Kirkus Reviews QR Code
BONING THE DREAMER by Terry Stokes

BONING THE DREAMER

By

Pub Date: Nov. 1st, 1975
Publisher: Knopf

Terry Stokes is a relatively new face on the poetry circuit, young, growing, and one to watch. No artist has ever accomplished anything original without risk and Stokes, time and again in this, his third collection, runs out on limbs where angels fear to tread. These poems arise from some very private place in the poet, someplace frightening even if Stokes covers his emotions with a sense of humor as bizarre as it is ebullient (cf., the silly selections from his Reader's Digest series, with titles like ""I Am Jane's Ovary,"" ""Crisis in Middle East Oil,"" ""Why Working at Sex Doesn't Work"").
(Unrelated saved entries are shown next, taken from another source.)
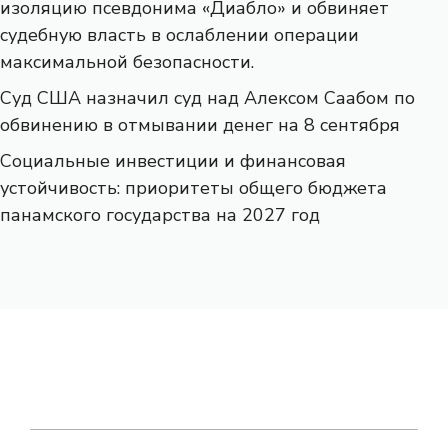
изоляцию псевдонима «Диабло» и обвиняет
судебную власть в ослаблении операции
максимальной безопасности.
Суд США назначил суд над Алексом Саабом по
обвинению в отмывании денег на 8 сентября
Социальные инвестиции и финансовая
устойчивость: приоритеты общего бюджета
панамского государства на 2027 год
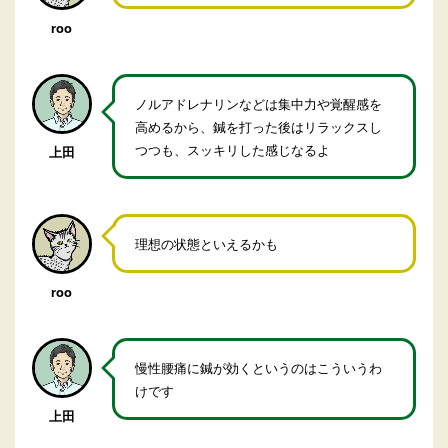
roo
ノルアドレナリンなどは集中力や覚醒感を
高めるから、鍼を打った後はリラックスし
つつも、スッキリした感じなるよ
上田
理想の状態といえるかも
roo
慢性腰痛に鍼が効くというのはこういうわ
けです
上田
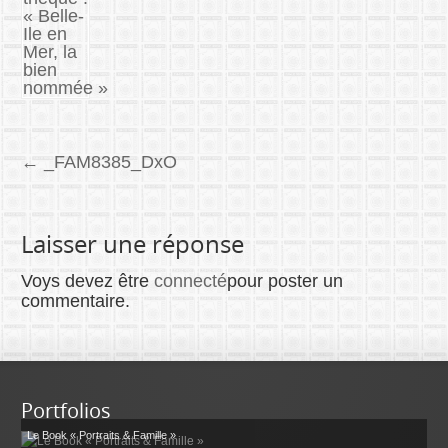
←
_FAM8385_DxO
Laisser une réponse
Voys devez être
connecté
pour poster un
commentaire.
Portfolios
Le Book « Portraits & Famille »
He has the foolhardy courage of a crazyman or a clever, flashy kid. E.g., during ""The Week of the Haywire Razor,"" he cuts his Adam's apple--deliberately?--""& a sonnet drips into my hand like/ a tired Band-Aid."" Once you meet his family--a stepfather who smells of fecal ""bowel blood,"" a mother who smells of fish--you'll know why he seems to be masking a streak of violence and obscenity, distancing himself with wild humor, exacerbated imagery, furious leaps of logic. So distanced is Stokes from his pain that more often than not you will find his meaning not in his vocabulary, but in the tone which reverberates long after to make you deeply uneasy, as if you were sitting alone in the dark with something terrible out there.